The Economic Survey 2025-26 has thrown light on India’s experience-led sectors, such as live entertainment, tourism, digital media and urban leisure services, which are dubbed as the ‘Orange Economy’.

According to the Survey, rising demand for cultural, creative and experience-based consumption is driven by higher disposable incomes, digital reach and improving infrastructure.

Value in these sectors comes less from physical goods and more from creativity, cultural content and intellectual property, with spillover effects across travel, hospitality and local services, the survey added. 

Live entertainment crosses Rs 10,000 crore

According to the survey,  India’s concert and live entertainment economy crossed Rs 10,000 crore in 2024. The impact goes beyond ticket sales. Large events act as short-duration demand boosters for airlines, hotels, restaurants and city transport systems.

To support the segment, the Ministry of Information and Broadcasting is working on a single-window mechanism for live entertainment permissions, aimed at reducing the need for the 10–15 separate clearances currently required to host large events.

Globally, creative industries account for between 0.5% and 7% of GDP, the survey notes, adding that in the UK, music tourism alone contributed about 0.3% of GDP in 2022, the survey noted. 

Tourism shifts toward specialised experiences

Tourism demand has remained strong, led by domestic travel. As per the survey, domestic tourist visits reached 2.9 billion in 2024, up 17.5% over the previous year. Between January and September 2025, domestic visits rose by nearly 52.7% year-on-year, indicating continued momentum, according to the survey. 

According to the survey, the sector supports about 8.46 crore direct and indirect jobs. This accounts for 13.3% of total employment, thereby making it one of the largest employment generators.

Another trending category within the tourism section is medical and wellness tourism, which, as per the survey, has expanded at a rate of 12.4% compound annual growth rate between 2009 and 2024.  The segment is estimated at $8.7 billion in 2025 and projected to reach $16.2 billion by 2030, the survey added. 

Capacity expands across aviation and hospitality

The number of airports has increased from 74 in 2014 to 164 in 2025, while passenger traffic reached 412 million in FY25 and is projected to grow to 665 million by FY31, which in turn has led to an increase in the experience economy or Orange economy, as per the budget.

Hospitality indicators remain firm. Average hotel occupancy has stayed above 60% through November 2025, suggesting steady travel demand, the survey added. 

Urban experience transport is also seeing traction. The Kochi Water Metro, an electric-hybrid ferry system, has recorded over five million cumulative passengers, showing uptake for new-format urban mobility services, the survey added.

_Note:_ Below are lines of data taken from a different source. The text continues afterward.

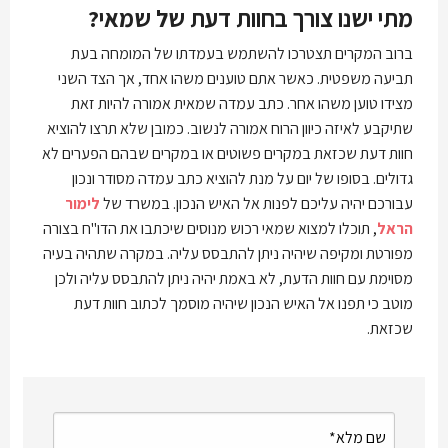
מתי ישנו צורך בחוות דעת של שמאי?
ברוב המקרים תצטרכו להשתמש בעמדתו של המומחה בעת
תביעה משפטית. כאשר אתם טוענים משהו אחד, אך הצד השני
מצידו טוען משהו אחר. כתב עמדה שמאית אמורה להיות זאת
שתיקבע לאיזה כיוון הרוח אמורה לנשוב. כמובן שלא תרצו להוציא
חוות דעת שכזאת במקרים פשוטים או במקרים שבהם הפערים לא
גדולים. בסופו של יום על מנת להוציא כתב עמדה מסודר ונכון
עבורכם יהיה עליכם לפנות אל האיש הנכון. במשרד של
לימור
הראל
, תוכלו למצוא שמאי רכוש מנוסים שיכתבו את הדו"ח בצורה
מפורטת ומקיפה שיהיה ניתן להתבסס עליה. במקרה שתהיה בעיה
מסוימת עם חוות הדעת, לא באמת יהיה ניתן להתבסס עליה ולכן
מוטב כי תפנו אל האיש הנכון שיהיה מוסמך לכתוב חוות דעת
שכזאת.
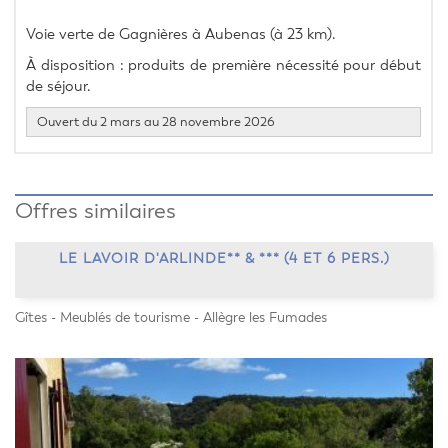
Voie verte de Gagnières à Aubenas (à 23 km). 
À disposition : produits de première nécessité pour début 
de séjour.
Ouvert du 2 mars au 28 novembre 2026
Offres similaires
LE LAVOIR D'ARLINDE** & *** (4 ET 6 PERS.)
Gîtes - Meublés de tourisme - Allègre les Fumades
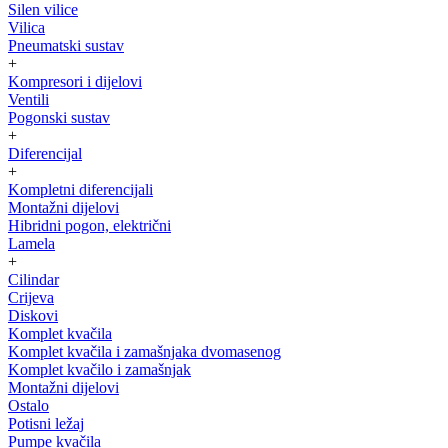
Silen vilice
Vilica
Pneumatski sustav
+
Kompresori i dijelovi
Ventili
Pogonski sustav
+
Diferencijal
+
Kompletni diferencijali
Montažni dijelovi
Hibridni pogon, električni
Lamela
+
Cilindar
Crijeva
Diskovi
Komplet kvačila
Komplet kvačila i zamašnjaka dvomasenog
Komplet kvačilo i zamašnjak
Montažni dijelovi
Ostalo
Potisni ležaj
Pumpe kvačila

Digital access widens the audience

The survey links the rise of the experience economy to deepening digital access. 85.5% of households now own at least one smartphone, while India has over 403 million Facebook users, the largest base globally.

In 2024, 48% of internet users watched online videos and 43% accessed social media. Around 40 crore users are active on OTT video and food delivery platforms, as per the survey.

Furthermore, the gaming market reached Rs 232 billion in 2024, while the animation and VFX segment touched Rs 103 billion, the survey noted.

More spending room for consumers

The survey also links experience spending potential to rising financial headroom. Recent personal income tax changes mean no tax is payable up to Rs 12 lakh of income, or Rs 12.75 lakh for salaried taxpayers, increasing disposable income at the middle-income level.

Rural consumption signals have also improved. In November 2025, 79.2% of rural households reported higher consumption, with the share of monthly income spent on consumption rising to 67%.

To conclude, the survey suggests that experience-led sectors, from concerts and cultural events to specialised tourism and digital media, are moving from niche to mainstream, supported by income, connectivity and policy easing, and are becoming a larger part of India’s services growth story.